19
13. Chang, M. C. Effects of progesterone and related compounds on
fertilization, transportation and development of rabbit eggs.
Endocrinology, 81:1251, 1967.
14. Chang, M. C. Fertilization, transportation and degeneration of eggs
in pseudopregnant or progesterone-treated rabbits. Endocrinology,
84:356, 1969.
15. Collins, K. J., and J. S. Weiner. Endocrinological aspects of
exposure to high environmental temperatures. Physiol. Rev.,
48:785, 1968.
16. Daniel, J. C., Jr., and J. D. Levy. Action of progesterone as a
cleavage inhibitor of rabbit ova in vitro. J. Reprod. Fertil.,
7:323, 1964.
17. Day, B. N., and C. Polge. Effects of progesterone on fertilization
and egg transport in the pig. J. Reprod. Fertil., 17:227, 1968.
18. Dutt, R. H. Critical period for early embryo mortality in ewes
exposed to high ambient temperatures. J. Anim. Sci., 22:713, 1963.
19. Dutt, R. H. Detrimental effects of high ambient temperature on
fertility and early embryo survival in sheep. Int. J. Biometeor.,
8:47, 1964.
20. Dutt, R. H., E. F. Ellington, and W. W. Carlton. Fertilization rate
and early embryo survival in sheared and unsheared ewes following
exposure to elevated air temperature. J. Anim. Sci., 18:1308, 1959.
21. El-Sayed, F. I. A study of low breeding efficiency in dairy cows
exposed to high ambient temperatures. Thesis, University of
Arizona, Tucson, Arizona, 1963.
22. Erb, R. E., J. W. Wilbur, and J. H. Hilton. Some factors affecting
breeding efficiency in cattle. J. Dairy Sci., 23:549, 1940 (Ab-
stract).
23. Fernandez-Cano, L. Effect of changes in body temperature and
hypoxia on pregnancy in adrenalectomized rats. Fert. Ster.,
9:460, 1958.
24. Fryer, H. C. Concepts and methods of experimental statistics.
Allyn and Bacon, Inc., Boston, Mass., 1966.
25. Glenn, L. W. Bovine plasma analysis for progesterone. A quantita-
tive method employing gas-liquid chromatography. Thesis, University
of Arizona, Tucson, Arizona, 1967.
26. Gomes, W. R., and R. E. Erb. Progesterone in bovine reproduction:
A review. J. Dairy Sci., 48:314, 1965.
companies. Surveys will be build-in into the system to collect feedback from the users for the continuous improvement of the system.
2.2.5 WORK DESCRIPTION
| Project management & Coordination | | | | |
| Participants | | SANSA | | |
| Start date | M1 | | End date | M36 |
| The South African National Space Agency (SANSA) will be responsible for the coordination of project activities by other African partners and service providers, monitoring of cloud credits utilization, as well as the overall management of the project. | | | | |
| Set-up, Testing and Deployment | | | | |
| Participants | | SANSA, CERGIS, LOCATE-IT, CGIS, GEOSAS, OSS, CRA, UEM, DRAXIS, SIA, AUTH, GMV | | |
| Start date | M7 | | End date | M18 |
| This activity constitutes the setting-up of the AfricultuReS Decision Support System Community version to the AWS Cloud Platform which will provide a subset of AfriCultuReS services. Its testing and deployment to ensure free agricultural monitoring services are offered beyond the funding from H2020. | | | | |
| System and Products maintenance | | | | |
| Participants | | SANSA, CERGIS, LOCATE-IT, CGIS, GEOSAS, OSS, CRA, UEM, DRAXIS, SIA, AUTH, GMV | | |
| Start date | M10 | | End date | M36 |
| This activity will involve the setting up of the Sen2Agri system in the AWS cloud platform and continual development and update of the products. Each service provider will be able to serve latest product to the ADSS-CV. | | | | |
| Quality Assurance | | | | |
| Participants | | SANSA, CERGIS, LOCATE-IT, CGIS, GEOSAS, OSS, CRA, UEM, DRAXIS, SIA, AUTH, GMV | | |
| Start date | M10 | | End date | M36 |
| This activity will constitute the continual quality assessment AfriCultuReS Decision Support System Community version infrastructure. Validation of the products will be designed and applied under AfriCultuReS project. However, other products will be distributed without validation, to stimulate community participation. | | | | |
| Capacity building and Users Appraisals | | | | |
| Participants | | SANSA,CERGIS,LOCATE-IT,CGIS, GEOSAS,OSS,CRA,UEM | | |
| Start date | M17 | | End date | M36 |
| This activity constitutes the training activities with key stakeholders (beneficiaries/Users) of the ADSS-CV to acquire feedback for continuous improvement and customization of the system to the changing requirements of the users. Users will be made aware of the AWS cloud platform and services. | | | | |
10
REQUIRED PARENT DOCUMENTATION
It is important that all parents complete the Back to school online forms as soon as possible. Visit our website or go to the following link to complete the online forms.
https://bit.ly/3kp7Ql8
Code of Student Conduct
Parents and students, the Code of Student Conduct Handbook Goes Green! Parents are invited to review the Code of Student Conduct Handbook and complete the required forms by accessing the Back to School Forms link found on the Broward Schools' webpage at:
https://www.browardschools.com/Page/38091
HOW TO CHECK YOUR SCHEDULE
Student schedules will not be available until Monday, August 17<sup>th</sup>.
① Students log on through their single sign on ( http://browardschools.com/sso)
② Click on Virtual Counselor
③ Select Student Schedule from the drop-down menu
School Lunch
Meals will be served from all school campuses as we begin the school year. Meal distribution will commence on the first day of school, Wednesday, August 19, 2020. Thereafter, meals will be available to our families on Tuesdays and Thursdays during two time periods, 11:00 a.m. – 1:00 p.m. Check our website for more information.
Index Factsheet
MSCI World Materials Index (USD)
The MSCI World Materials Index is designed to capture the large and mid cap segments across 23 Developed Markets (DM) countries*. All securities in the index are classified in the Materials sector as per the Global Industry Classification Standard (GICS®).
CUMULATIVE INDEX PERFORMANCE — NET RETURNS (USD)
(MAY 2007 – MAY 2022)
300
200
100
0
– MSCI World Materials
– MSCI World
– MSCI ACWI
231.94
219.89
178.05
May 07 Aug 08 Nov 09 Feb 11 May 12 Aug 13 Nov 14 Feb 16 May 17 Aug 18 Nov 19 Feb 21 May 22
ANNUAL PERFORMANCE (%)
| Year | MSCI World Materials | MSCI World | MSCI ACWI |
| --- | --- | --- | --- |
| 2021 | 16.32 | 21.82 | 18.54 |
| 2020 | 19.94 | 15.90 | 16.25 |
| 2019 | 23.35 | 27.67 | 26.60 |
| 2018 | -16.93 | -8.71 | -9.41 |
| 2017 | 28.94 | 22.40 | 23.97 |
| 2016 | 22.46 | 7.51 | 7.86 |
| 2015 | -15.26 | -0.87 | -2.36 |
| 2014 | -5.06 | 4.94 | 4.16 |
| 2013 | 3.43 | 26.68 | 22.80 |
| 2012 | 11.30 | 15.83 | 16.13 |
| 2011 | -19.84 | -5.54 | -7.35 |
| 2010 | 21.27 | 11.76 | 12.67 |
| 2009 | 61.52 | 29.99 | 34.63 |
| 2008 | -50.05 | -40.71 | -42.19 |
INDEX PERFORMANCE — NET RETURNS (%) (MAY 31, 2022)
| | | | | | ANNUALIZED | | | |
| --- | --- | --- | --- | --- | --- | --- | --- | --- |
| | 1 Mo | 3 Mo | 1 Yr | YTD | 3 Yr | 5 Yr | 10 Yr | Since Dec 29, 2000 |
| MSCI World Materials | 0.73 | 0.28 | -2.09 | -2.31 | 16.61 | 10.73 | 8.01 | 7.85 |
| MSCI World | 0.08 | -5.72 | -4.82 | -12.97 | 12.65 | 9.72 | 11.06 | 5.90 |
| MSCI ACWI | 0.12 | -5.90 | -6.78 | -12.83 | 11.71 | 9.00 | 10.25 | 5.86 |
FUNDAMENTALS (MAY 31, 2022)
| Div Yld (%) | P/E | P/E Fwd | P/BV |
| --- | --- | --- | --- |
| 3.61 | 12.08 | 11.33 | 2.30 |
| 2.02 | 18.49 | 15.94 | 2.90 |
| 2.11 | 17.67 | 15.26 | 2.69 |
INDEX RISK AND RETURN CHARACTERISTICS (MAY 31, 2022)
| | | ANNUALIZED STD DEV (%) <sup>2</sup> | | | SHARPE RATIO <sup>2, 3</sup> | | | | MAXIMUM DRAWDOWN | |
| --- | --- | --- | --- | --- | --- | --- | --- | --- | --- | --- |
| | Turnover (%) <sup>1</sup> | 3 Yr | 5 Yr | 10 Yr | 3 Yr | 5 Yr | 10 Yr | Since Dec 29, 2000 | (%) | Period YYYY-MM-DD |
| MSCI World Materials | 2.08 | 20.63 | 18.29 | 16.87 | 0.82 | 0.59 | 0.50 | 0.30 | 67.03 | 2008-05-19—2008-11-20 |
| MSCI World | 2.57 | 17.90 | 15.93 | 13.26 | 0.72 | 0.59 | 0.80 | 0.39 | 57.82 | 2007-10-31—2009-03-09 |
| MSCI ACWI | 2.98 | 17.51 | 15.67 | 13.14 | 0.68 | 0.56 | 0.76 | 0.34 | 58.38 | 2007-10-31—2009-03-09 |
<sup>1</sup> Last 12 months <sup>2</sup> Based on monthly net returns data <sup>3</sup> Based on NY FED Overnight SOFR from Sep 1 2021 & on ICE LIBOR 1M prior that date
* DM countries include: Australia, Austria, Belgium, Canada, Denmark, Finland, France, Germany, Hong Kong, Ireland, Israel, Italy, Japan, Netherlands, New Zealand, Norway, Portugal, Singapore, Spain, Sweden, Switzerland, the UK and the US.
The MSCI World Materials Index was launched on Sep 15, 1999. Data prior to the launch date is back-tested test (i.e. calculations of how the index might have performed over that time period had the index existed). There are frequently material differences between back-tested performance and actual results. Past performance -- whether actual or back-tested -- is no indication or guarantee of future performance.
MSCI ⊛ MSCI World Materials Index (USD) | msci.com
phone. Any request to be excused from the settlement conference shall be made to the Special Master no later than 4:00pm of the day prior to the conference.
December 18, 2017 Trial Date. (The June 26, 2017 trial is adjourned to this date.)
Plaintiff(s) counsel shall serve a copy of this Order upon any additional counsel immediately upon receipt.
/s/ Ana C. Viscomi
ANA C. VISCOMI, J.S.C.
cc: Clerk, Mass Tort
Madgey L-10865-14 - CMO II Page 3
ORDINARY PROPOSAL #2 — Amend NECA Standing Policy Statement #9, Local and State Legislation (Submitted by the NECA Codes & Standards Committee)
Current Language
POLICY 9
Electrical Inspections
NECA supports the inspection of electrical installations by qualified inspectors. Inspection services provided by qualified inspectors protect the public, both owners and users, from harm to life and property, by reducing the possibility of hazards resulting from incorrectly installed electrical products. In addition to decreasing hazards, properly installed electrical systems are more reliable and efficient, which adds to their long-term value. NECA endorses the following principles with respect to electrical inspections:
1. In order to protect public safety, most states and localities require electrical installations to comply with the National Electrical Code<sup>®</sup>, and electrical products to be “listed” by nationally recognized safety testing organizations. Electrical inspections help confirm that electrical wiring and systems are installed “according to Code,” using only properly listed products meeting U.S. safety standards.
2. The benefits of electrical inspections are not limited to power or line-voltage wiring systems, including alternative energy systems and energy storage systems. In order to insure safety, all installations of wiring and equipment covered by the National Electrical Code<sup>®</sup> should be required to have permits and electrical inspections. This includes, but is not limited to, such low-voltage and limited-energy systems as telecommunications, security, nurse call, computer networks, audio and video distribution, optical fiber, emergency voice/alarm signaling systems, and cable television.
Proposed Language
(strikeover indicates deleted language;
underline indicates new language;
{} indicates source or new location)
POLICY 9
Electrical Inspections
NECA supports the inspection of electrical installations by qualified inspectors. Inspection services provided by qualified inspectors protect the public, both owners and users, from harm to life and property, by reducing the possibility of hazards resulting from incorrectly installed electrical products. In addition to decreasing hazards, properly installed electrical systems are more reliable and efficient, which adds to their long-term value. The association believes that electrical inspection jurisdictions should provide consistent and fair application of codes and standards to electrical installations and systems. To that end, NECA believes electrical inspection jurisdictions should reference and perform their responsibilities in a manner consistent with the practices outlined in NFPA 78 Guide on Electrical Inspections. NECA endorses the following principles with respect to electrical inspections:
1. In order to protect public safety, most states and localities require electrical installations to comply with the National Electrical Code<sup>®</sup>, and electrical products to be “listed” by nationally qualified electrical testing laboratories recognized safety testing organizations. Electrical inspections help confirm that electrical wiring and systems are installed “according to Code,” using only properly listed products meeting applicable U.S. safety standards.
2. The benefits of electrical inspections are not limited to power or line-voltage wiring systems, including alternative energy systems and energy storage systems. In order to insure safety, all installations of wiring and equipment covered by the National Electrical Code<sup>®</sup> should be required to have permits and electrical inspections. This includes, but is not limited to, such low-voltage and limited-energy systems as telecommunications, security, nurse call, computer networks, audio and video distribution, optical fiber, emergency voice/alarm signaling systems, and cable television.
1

▬▬▬▬▬▬

WHAT TO DO -
All that is needed is a number: the count of lines in the listing that hold "exposure".

ANSWER -
2